TO DO —
Count every line in the entries that follow where the word "import" appears, then state only the total.

MATERIAL SHOWN —
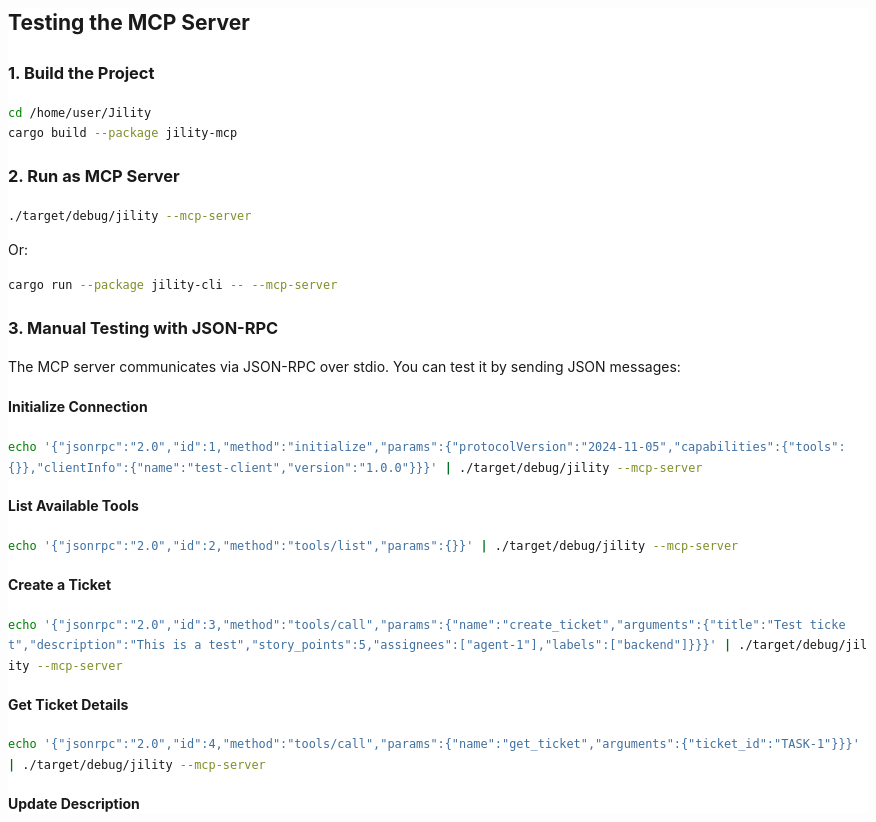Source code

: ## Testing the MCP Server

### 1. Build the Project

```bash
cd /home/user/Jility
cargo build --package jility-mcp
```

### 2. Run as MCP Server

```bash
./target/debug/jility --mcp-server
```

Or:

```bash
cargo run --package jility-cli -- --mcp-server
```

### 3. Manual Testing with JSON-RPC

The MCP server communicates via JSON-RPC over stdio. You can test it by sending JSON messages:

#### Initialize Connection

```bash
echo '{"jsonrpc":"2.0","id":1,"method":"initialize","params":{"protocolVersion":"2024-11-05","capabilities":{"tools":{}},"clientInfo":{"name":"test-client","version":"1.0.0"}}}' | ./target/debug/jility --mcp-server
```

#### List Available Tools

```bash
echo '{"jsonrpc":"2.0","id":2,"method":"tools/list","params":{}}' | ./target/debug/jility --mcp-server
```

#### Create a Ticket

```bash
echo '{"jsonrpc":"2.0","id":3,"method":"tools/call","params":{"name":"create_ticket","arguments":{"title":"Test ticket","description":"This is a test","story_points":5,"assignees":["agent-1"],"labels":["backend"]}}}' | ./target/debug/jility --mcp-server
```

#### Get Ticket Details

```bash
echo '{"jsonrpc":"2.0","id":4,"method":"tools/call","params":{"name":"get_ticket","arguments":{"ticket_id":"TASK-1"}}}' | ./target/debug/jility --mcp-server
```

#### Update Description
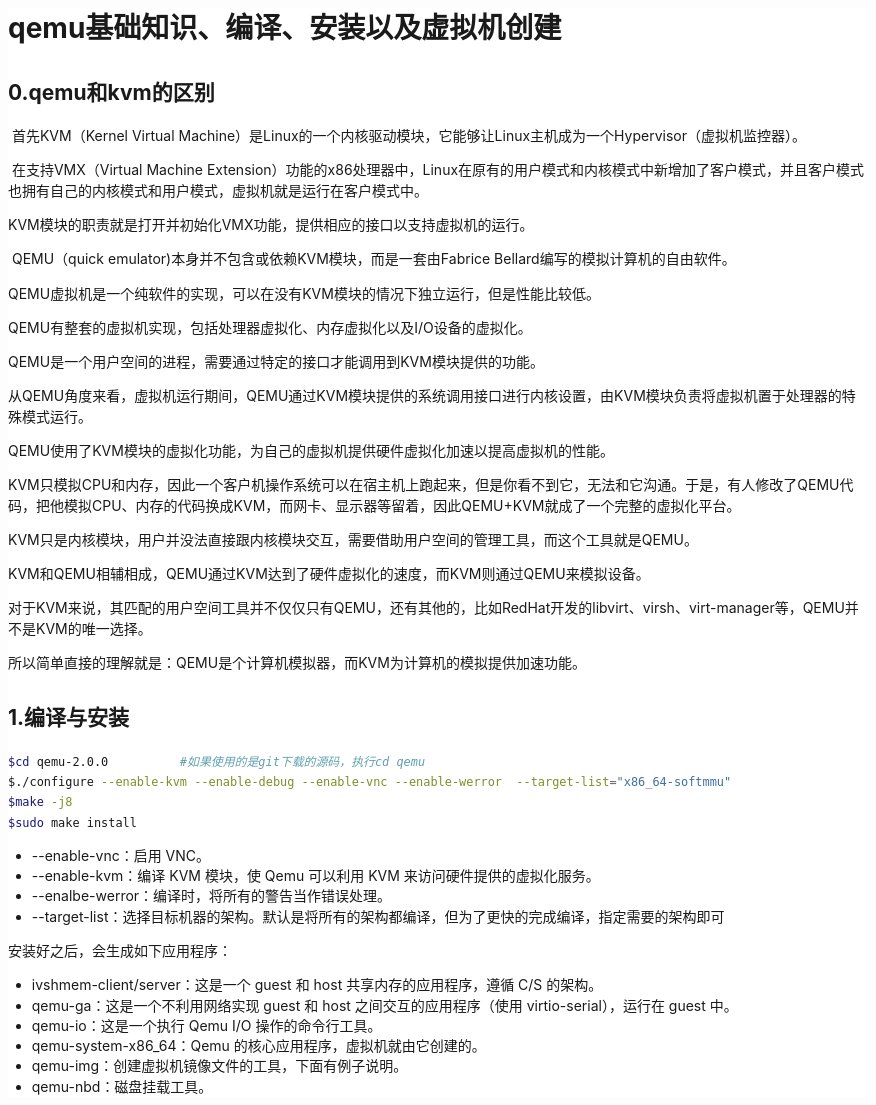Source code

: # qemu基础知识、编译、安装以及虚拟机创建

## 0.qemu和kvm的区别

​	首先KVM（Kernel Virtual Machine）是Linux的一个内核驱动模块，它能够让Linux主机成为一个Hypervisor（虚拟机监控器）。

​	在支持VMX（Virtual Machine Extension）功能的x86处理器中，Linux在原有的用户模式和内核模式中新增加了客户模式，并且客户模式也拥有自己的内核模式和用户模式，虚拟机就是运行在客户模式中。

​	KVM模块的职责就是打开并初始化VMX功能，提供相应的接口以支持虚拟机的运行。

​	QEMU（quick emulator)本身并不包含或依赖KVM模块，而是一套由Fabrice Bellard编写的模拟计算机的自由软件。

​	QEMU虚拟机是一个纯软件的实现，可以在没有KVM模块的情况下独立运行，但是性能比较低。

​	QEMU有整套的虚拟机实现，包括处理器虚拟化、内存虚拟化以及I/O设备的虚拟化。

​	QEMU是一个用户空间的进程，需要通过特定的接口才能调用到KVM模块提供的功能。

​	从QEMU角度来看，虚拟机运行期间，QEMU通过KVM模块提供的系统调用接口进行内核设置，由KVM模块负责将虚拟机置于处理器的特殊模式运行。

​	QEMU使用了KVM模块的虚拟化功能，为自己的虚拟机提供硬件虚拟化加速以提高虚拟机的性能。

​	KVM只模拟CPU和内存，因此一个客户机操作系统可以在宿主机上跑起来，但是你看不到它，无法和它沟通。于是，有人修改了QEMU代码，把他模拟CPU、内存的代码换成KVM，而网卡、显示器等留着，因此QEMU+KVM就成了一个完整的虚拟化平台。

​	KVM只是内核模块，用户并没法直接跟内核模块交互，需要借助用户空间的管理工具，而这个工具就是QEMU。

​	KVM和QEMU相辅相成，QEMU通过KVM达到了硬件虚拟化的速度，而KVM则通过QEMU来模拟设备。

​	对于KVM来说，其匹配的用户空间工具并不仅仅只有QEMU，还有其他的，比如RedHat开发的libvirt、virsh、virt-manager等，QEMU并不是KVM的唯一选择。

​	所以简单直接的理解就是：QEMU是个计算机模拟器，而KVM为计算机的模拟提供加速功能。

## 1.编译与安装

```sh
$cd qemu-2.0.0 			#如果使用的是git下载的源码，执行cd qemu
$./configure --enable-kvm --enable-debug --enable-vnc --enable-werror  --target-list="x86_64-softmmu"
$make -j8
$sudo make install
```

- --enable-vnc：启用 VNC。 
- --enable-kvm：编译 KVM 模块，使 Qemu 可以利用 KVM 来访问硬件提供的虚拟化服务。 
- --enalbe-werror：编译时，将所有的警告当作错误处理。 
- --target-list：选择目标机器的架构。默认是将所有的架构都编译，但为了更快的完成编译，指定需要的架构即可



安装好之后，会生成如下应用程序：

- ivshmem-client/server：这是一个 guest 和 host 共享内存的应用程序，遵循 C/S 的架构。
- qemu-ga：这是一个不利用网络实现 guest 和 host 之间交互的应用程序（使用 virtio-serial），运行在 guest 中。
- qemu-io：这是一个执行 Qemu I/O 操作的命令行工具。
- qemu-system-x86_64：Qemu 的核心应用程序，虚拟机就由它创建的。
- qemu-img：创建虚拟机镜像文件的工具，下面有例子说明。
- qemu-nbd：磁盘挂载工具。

* * *

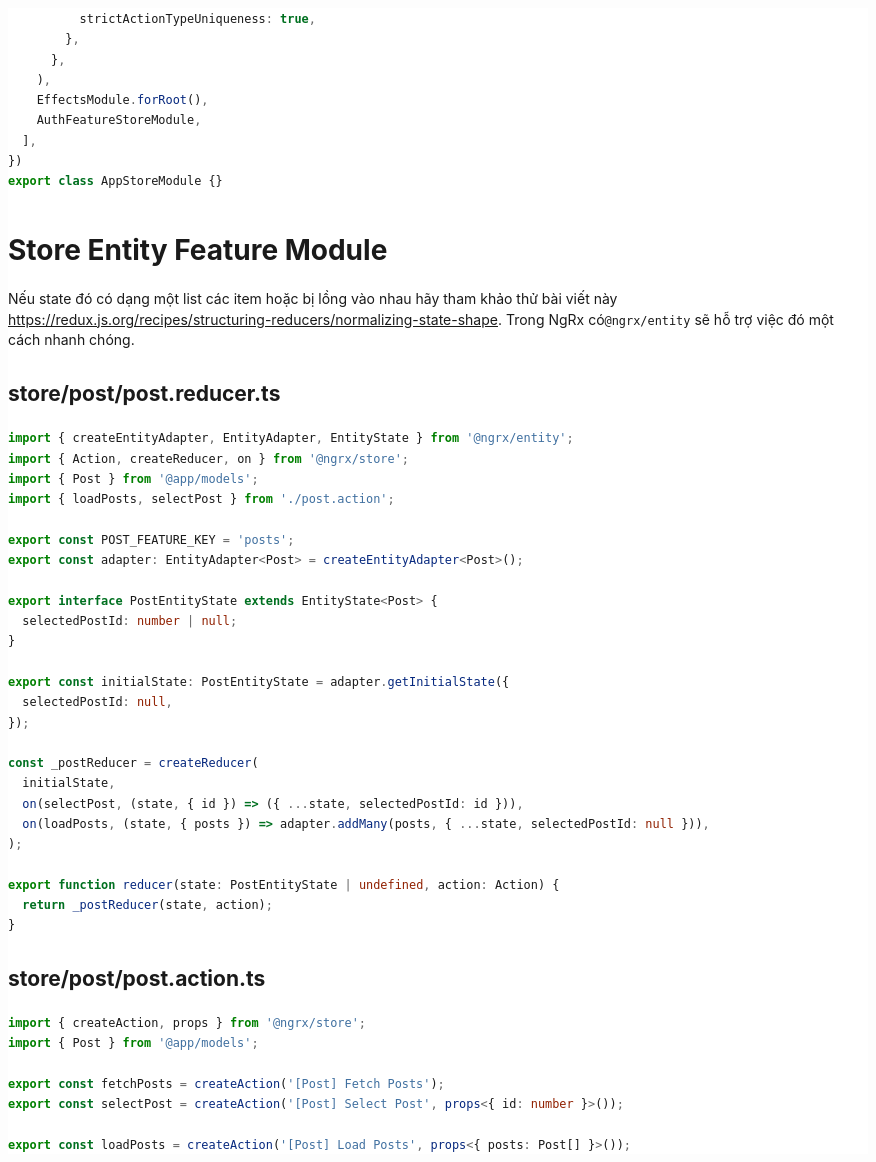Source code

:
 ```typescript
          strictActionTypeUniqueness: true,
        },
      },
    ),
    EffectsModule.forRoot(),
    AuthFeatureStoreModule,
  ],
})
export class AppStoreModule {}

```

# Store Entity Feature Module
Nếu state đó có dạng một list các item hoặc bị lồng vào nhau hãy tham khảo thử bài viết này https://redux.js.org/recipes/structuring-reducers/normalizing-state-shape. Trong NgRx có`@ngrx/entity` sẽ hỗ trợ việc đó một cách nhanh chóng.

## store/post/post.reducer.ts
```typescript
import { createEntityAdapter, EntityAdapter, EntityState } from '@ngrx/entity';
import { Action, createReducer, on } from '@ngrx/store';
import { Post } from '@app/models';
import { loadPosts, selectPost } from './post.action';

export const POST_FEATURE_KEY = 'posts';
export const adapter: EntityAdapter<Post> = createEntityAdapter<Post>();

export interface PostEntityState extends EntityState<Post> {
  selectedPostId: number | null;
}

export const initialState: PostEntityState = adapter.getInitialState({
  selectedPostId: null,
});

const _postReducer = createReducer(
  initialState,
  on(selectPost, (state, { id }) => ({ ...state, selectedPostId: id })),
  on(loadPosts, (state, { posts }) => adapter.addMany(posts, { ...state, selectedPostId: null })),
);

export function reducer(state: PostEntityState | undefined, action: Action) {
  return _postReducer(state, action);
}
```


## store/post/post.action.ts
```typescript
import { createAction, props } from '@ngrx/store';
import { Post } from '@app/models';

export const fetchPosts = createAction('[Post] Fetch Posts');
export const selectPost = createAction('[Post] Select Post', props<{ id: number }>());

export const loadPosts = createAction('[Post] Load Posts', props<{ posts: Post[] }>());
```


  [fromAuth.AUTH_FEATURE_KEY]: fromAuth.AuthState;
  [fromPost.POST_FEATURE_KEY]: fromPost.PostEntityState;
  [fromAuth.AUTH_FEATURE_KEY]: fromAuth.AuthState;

SOLUTION TO THIS EXERCISE —
6